In step 523, a determination is made whether or not the feature set (f1−f2), which comprises additions or deletions of categories within the feature set of f1. If the feature set (f1−f2) is within the threshold number of top n features, the method may proceed to step 525, wherein recommendation engine 217 outputs a recommendation to re-train the machine learning model. Moreover, where the highlighted feature set (f1−f2) are not present within the threshold number of top n features of the extracted feature set f1, the method 500 may proceed to step 515, wherein recommendation engine 217 may output a recommendation not to re-train the model.
Referring to the drawing of
In step 529, recommendation engine 217 may compute cosine similarity and vector distance between the configured threshold number (n) of top features within f1, and the new feature found in feature set f2. In step 531, the feature overlap between f1 and f2 are computed based on vector distance calculated in step 529. In step 533, a determination is made based on the overlap of the vector distance whether or not to re-train the machine learning model, based on the significance of the overlap. If the overlap is insignificant, or non-existent (i.e., null) the method 500 may proceed to step 541, whereby the recommendation engine 217 may recommend re-training the machine learning model, since there is feature correlation between the new features of f2 having a feature set with attributes not previously found in f1. Likewise, if the vector distance between f1 and f2 is significant, model training may not be recommended since there is considered less correlation between the features of f1 and the new features of f2.

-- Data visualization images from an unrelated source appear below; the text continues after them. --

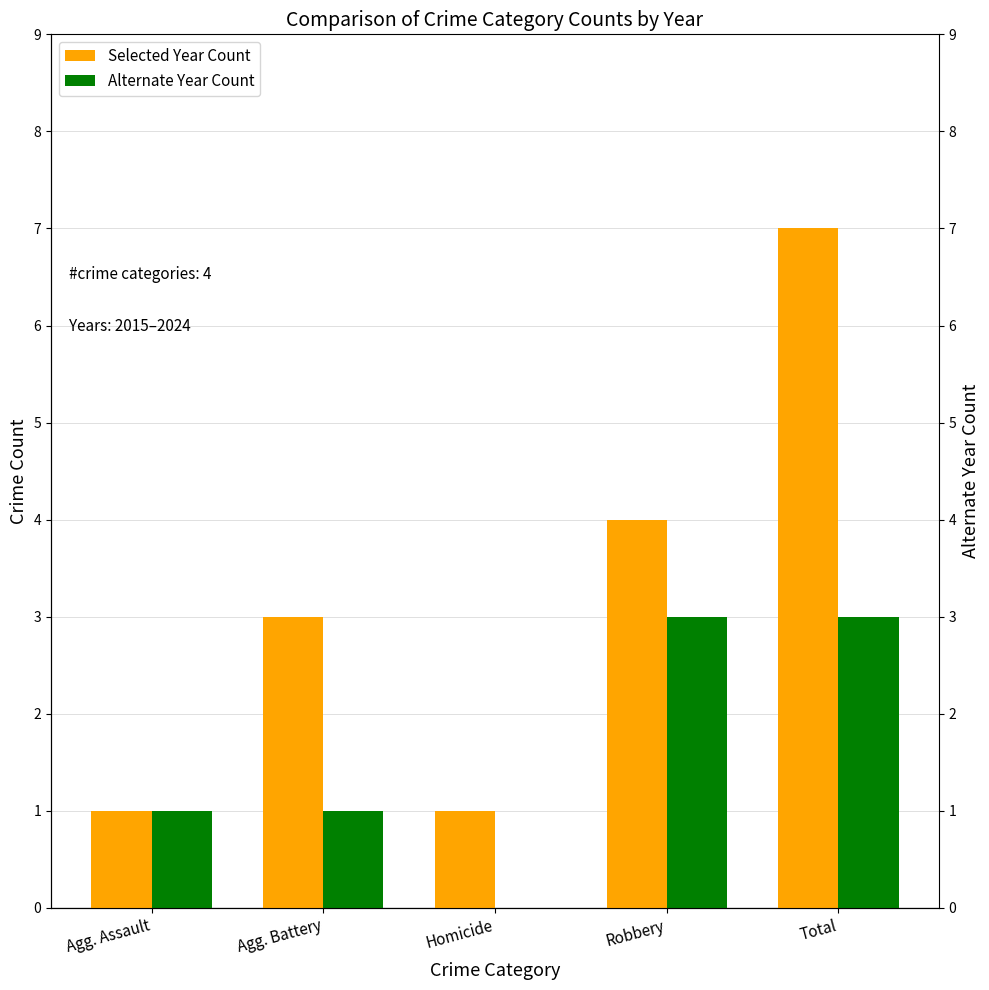

What is the sum of all Alternate Year Count values?

8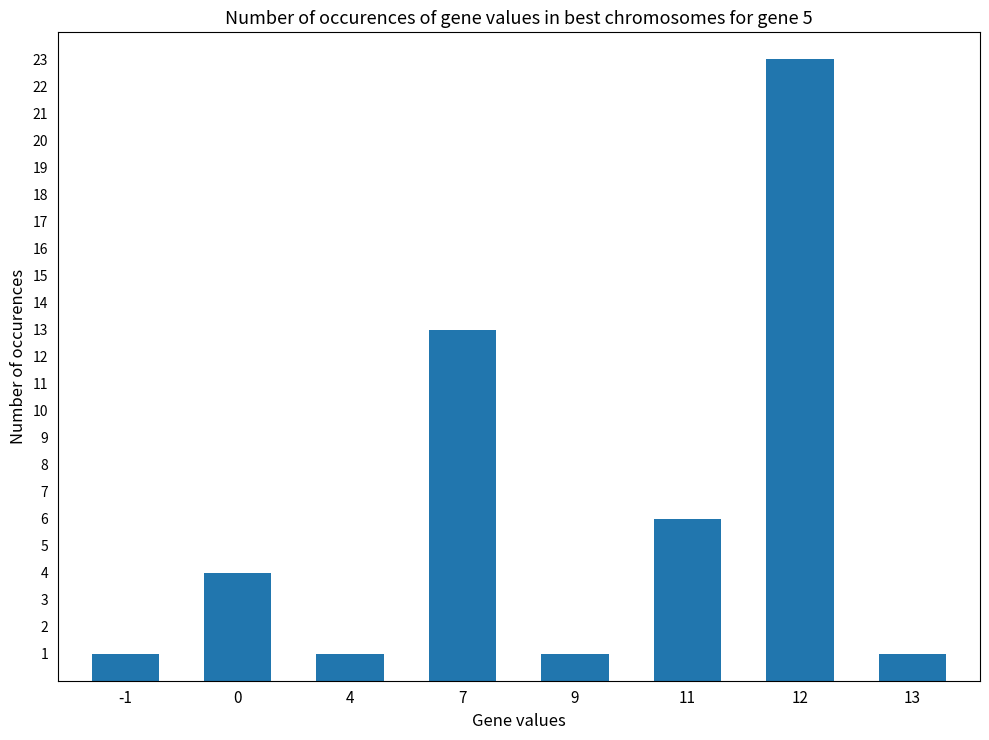

Are the bars horizontal?

No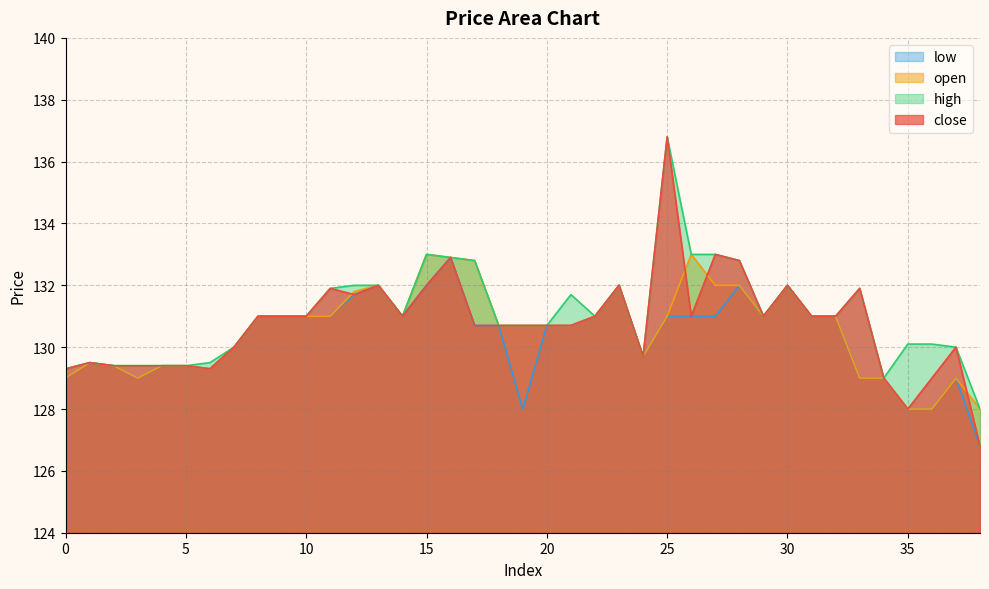

What is the greatest value displayed?

136.8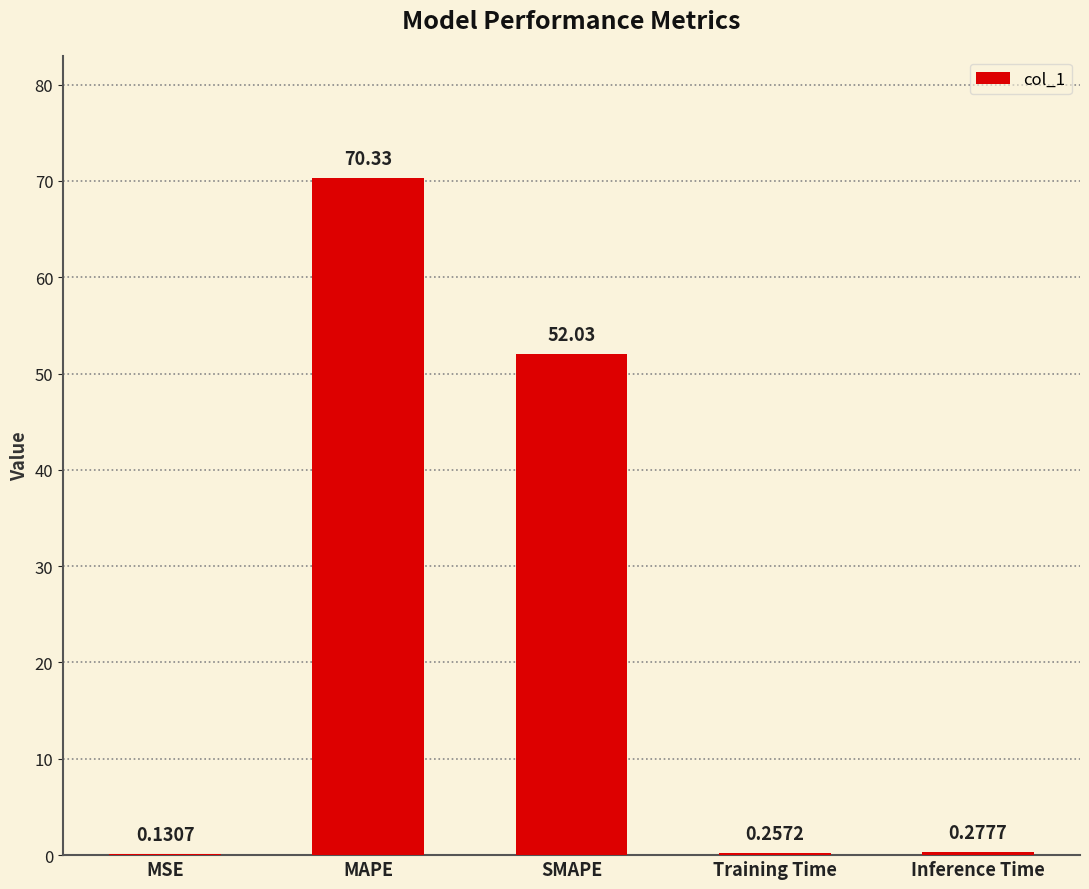

What is the average value?

24.6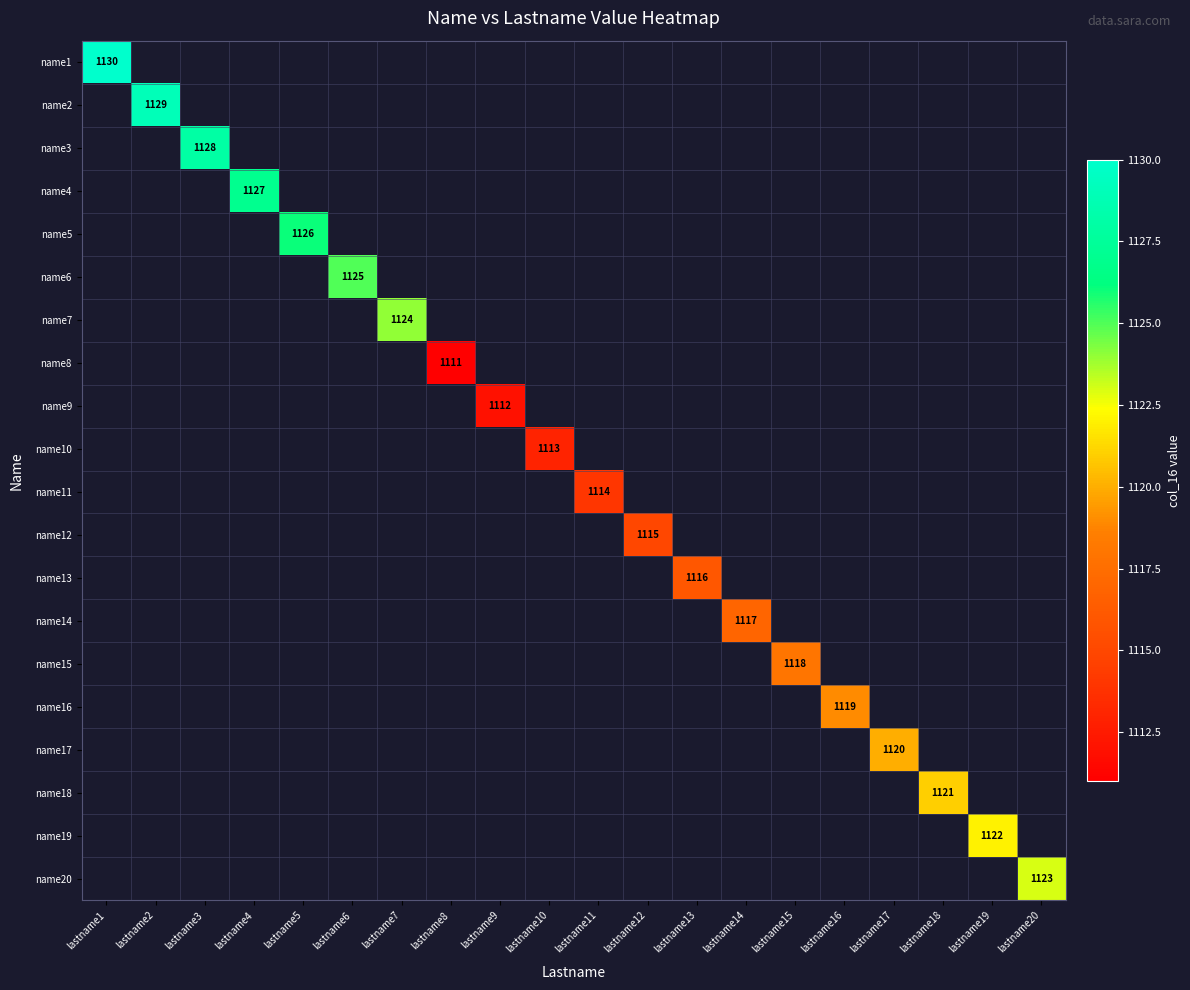

How many series are shown in this chart?

20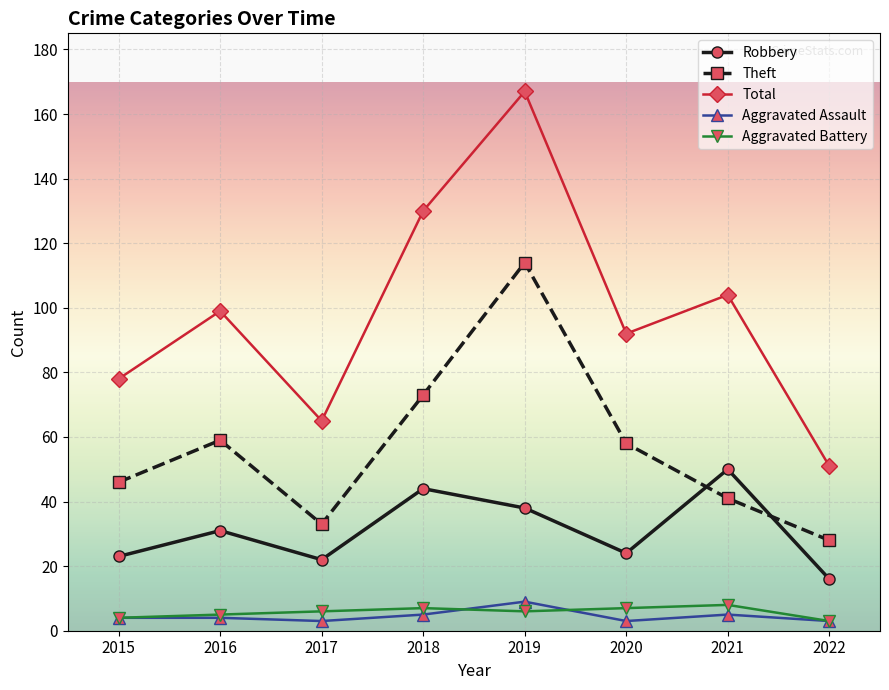

Reading right to left, extract all data points from this chart.

Robbery: 16	50	24	38	44	22	31	23
Theft: 28	41	58	114	73	33	59	46
Total: 51	104	92	167	130	65	99	78
Aggravated Assault: 3	5	3	9	5	3	4	4
Aggravated Battery: 3	8	7	6	7	6	5	4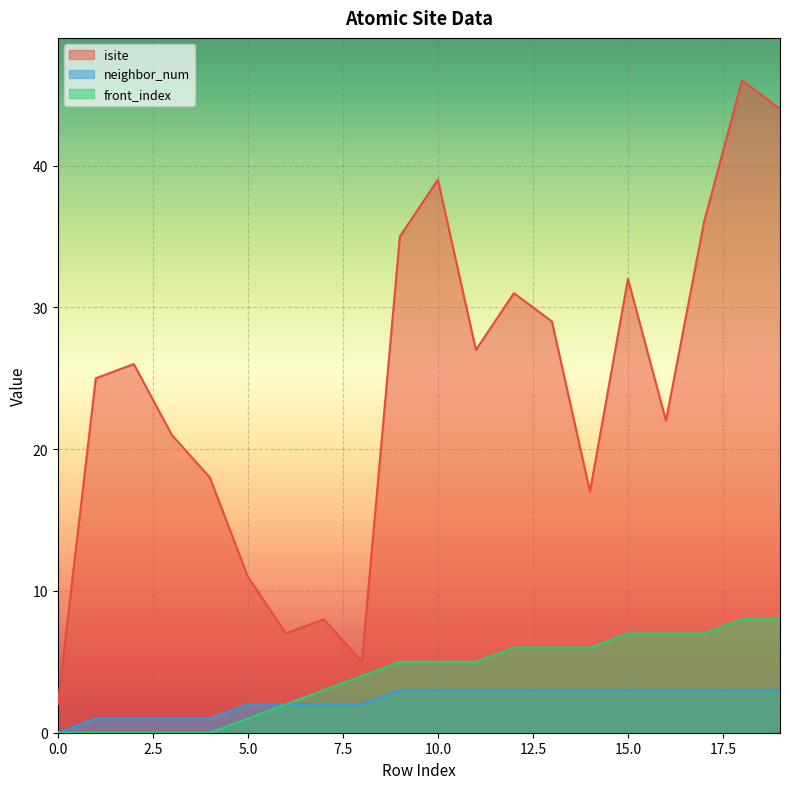

True or false: front_index and neighbor_num intersect in this chart.

False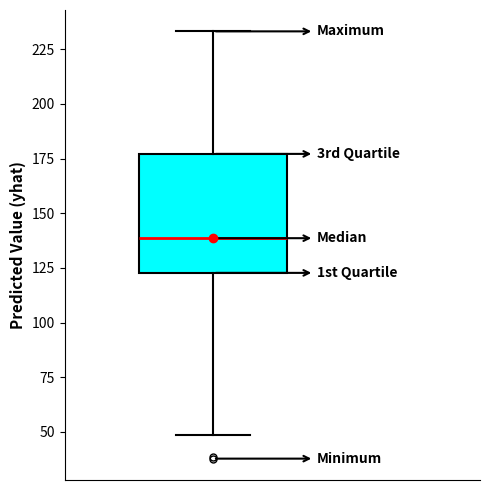

Where does the upper whisker of the box end on the y-axis? The values are not printed on the chart, so give them approximately, as read against the axis.

235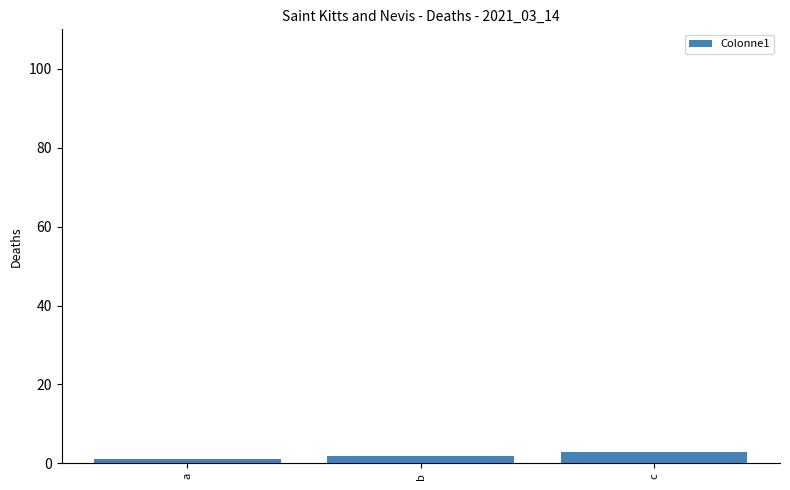

Are the bars horizontal?

No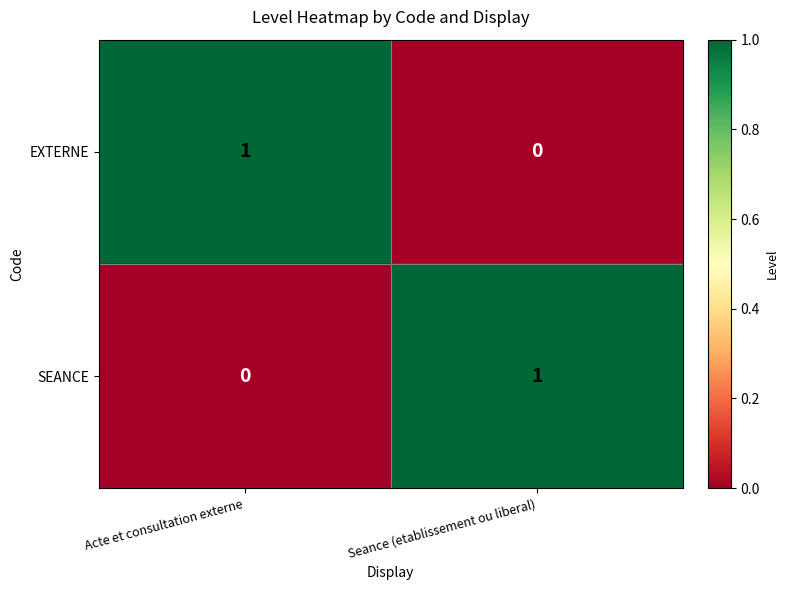

How many values in the EXTERNE series are below 1?

1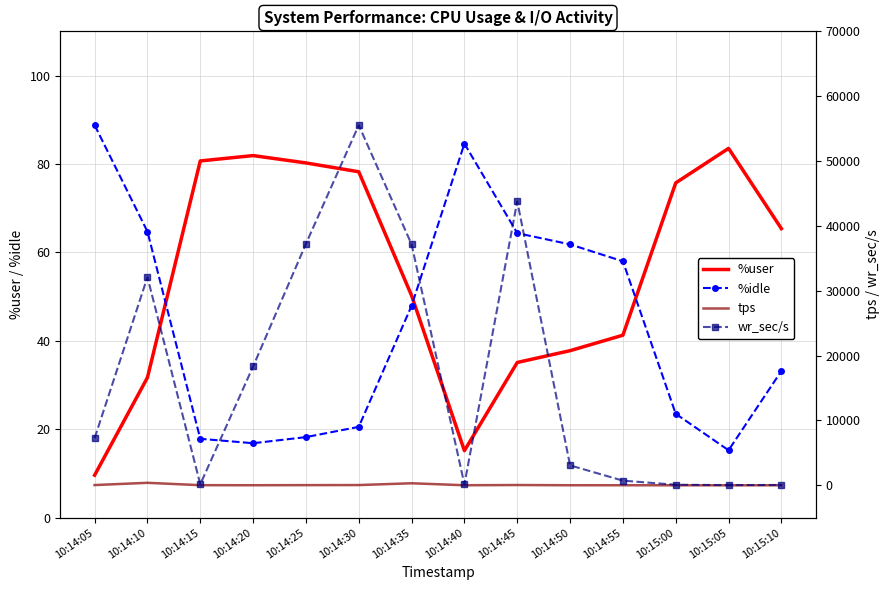

At which category does %user reach its first local valley?

10:14:40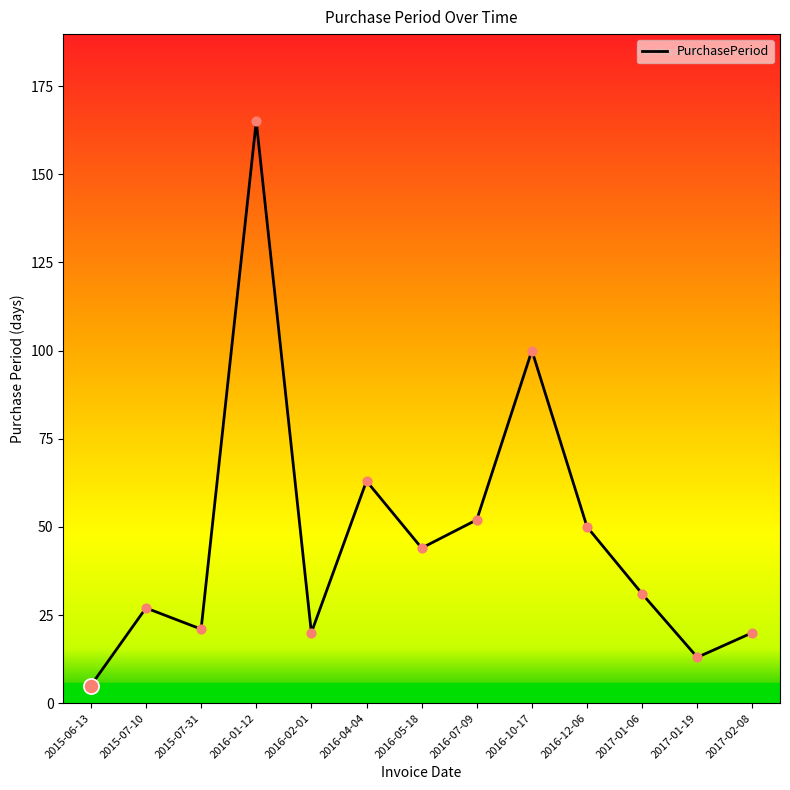

Approximately how many times larger is the value at 2015-06-13 compared to 2017-01-19?

0.4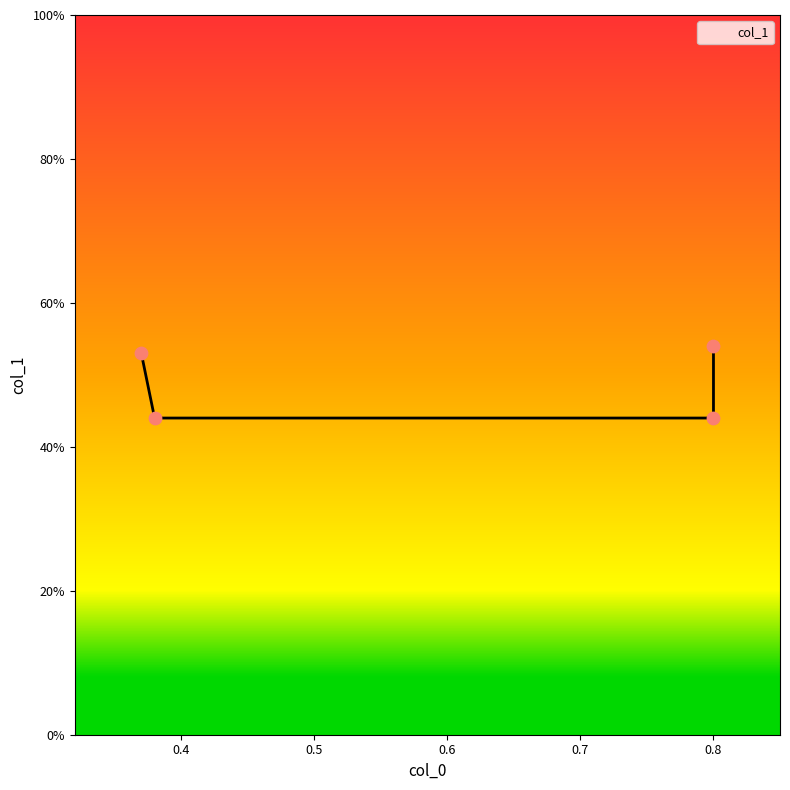

What is the change in value from 0.8 to 0.8?

+0.1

In step 535, feature overlap between features of f1 and f2 may be determined by computing semantic distance. The use of semantic distance may indicate whether the new features present in feature set f2 represent a time-revised concept that is more up to date over the original feature(s) that are a part of feature set f1. If semantic distance indicates the new feature in feature set f2 is a time-revised concept for a feature of feature set f1, method 500 may proceed to step 541, wherein recommendation engine 217 outputs a recommendation to re-train the machine learning model using the new dataset. Moreover, if in step 537, the computed semantic distance does not indicate that the new feature set f2 is a time-revised concept of a feature in f1, the method 500 may proceed to step 539, wherein recommendation engine 217 outputs a recommendation not to re-train the machine learning model.